*** PROVIDED DATA ***

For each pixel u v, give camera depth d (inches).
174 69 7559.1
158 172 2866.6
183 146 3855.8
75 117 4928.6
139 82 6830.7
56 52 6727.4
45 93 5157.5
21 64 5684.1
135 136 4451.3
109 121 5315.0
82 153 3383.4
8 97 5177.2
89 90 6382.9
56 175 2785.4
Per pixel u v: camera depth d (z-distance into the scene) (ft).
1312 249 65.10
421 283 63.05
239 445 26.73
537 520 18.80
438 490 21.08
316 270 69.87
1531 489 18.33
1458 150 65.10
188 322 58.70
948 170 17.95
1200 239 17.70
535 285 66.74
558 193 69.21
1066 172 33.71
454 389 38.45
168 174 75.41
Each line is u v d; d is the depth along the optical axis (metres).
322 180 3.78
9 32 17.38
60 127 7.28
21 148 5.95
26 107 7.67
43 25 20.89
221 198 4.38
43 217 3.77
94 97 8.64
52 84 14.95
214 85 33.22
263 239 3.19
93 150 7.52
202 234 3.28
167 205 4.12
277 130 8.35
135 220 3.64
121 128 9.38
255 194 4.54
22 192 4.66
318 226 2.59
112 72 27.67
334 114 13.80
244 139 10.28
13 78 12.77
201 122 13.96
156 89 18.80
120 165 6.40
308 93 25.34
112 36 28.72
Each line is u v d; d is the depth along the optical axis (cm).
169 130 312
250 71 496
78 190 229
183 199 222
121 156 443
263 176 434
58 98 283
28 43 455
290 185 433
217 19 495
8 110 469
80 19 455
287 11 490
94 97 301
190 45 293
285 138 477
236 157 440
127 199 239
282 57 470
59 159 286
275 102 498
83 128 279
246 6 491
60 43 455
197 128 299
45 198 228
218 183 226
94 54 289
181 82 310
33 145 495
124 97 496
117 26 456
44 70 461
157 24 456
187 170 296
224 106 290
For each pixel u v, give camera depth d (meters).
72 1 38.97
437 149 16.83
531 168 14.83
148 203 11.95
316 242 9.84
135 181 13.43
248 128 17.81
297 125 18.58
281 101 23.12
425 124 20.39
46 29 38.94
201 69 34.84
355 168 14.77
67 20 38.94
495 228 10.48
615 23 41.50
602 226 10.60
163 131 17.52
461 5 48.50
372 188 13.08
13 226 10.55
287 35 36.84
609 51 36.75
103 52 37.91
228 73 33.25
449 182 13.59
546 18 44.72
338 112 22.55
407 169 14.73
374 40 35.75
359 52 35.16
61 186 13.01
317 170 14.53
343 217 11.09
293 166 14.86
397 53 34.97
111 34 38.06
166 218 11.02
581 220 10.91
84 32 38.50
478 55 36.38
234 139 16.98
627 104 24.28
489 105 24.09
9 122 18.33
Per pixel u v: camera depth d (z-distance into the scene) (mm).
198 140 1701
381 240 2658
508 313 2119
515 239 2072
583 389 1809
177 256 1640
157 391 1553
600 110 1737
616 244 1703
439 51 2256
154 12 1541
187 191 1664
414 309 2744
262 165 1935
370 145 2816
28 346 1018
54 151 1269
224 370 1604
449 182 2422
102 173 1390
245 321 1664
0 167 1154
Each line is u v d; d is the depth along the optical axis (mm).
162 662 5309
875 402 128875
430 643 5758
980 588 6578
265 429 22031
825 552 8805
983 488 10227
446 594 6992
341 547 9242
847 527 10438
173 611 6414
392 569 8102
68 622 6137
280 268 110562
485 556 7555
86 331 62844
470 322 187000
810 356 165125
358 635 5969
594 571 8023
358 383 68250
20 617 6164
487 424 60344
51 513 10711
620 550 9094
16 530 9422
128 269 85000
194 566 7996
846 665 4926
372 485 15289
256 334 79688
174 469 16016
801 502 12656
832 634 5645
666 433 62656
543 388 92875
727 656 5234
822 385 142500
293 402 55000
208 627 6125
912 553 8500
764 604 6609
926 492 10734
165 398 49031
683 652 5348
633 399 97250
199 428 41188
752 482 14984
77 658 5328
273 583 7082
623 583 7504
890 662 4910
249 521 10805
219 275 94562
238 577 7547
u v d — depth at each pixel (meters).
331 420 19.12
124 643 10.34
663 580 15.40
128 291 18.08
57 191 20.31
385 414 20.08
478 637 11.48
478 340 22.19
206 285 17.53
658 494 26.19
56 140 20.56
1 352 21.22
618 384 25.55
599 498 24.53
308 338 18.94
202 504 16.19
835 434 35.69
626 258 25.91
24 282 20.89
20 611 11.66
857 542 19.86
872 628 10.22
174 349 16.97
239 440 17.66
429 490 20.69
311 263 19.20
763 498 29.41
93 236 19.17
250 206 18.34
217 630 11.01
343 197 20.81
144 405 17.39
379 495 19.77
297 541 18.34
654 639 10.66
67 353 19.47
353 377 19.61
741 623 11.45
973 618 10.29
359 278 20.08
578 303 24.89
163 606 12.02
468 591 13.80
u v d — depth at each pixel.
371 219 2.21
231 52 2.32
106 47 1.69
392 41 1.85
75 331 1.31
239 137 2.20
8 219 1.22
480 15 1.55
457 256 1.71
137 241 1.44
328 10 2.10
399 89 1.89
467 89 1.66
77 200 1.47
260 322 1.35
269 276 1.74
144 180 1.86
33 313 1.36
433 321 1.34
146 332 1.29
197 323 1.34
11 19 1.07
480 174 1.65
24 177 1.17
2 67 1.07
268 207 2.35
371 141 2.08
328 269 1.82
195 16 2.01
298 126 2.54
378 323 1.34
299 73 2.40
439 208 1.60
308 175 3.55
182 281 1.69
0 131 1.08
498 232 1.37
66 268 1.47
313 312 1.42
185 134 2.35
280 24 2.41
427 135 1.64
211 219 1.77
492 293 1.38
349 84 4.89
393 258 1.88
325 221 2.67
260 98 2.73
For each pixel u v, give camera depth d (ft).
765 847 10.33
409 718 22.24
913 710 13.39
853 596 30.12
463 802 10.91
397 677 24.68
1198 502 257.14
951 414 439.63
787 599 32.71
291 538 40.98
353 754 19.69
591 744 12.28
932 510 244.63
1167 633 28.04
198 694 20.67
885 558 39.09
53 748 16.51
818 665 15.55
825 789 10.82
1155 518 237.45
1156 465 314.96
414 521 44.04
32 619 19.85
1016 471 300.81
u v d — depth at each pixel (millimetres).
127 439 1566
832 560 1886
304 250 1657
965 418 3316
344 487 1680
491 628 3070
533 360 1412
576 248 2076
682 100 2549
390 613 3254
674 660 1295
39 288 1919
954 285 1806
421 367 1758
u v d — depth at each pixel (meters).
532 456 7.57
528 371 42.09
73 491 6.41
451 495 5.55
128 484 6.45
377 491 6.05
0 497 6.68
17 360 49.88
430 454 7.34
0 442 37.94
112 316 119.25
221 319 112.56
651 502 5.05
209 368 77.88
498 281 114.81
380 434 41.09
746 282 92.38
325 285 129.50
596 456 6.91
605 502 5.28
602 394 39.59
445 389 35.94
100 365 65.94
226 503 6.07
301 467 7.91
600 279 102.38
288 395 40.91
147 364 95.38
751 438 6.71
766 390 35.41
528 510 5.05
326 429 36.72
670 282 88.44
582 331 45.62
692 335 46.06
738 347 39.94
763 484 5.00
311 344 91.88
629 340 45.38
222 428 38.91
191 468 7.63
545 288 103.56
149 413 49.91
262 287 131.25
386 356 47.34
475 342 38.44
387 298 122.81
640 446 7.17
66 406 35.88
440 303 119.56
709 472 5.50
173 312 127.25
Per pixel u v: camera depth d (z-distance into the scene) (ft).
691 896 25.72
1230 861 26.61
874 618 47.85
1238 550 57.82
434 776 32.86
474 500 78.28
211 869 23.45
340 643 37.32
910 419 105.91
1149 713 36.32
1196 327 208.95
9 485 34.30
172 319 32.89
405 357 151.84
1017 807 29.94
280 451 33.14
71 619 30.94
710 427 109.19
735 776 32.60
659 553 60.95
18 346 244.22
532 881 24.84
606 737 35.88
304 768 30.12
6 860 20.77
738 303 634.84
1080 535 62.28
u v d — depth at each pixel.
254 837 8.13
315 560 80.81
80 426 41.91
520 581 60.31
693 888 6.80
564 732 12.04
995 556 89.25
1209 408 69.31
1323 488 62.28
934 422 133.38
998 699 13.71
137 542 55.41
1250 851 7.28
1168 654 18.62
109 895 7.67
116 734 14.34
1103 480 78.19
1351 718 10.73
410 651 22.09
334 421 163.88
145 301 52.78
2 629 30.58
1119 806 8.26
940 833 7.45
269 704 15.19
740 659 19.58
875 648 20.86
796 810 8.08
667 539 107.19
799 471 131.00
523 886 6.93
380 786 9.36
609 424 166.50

*** End of PROVIDED DATA ***

- YOUR OBJECTIVE
After locating the line that contains "112 36 28.72", please copy exactly every line from the start of the records through it, and nothing else.

- ANSWER BOX
For each pixel u v, give camera depth d (inches).
174 69 7559.1
158 172 2866.6
183 146 3855.8
75 117 4928.6
139 82 6830.7
56 52 6727.4
45 93 5157.5
21 64 5684.1
135 136 4451.3
109 121 5315.0
82 153 3383.4
8 97 5177.2
89 90 6382.9
56 175 2785.4
Per pixel u v: camera depth d (z-distance into the scene) (ft).
1312 249 65.10
421 283 63.05
239 445 26.73
537 520 18.80
438 490 21.08
316 270 69.87
1531 489 18.33
1458 150 65.10
188 322 58.70
948 170 17.95
1200 239 17.70
535 285 66.74
558 193 69.21
1066 172 33.71
454 389 38.45
168 174 75.41
Each line is u v d; d is the depth along the optical axis (metres).
322 180 3.78
9 32 17.38
60 127 7.28
21 148 5.95
26 107 7.67
43 25 20.89
221 198 4.38
43 217 3.77
94 97 8.64
52 84 14.95
214 85 33.22
263 239 3.19
93 150 7.52
202 234 3.28
167 205 4.12
277 130 8.35
135 220 3.64
121 128 9.38
255 194 4.54
22 192 4.66
318 226 2.59
112 72 27.67
334 114 13.80
244 139 10.28
13 78 12.77
201 122 13.96
156 89 18.80
120 165 6.40
308 93 25.34
112 36 28.72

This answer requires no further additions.